BEGIN SUPPLIED MATERIAL

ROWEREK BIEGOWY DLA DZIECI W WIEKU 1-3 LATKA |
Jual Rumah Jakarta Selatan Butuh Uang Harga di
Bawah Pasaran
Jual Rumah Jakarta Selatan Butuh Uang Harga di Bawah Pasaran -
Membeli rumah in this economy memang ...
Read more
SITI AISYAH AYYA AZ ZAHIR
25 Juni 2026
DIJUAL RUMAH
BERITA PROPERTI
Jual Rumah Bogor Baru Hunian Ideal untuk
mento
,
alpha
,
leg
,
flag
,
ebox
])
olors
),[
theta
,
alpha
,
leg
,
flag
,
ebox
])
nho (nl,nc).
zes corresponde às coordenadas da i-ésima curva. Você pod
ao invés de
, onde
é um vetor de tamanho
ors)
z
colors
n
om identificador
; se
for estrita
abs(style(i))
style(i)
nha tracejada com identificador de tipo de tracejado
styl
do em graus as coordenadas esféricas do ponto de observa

END SUPPLIED MATERIAL
BEGIN SUPPLIED MATERIAL

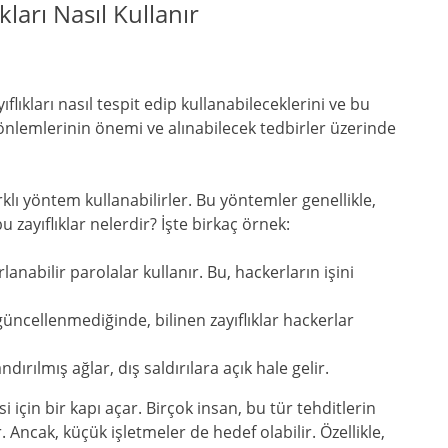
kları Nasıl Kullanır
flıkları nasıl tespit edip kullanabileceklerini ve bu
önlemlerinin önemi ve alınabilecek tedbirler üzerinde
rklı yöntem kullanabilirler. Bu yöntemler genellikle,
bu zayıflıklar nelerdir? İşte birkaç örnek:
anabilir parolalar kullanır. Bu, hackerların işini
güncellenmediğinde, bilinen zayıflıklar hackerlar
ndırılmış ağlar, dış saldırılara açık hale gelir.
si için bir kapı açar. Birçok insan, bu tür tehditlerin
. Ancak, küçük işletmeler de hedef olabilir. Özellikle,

END SUPPLIED MATERIAL

WRITTEN TASK: Can you transcribe, without any changes, the lines from the one containing "kları Nasıl Kullanır" through the one containing "Ancak, küçük işletmeler", including both of those lines?

WORKED SOLUTION:
kları Nasıl Kullanır
flıkları nasıl tespit edip kullanabileceklerini ve bu
önlemlerinin önemi ve alınabilecek tedbirler üzerinde
rklı yöntem kullanabilirler. Bu yöntemler genellikle,
bu zayıflıklar nelerdir? İşte birkaç örnek:
anabilir parolalar kullanır. Bu, hackerların işini
güncellenmediğinde, bilinen zayıflıklar hackerlar
ndırılmış ağlar, dış saldırılara açık hale gelir.
si için bir kapı açar. Birçok insan, bu tür tehditlerin
. Ancak, küçük işletmeler de hedef olabilir. Özellikle,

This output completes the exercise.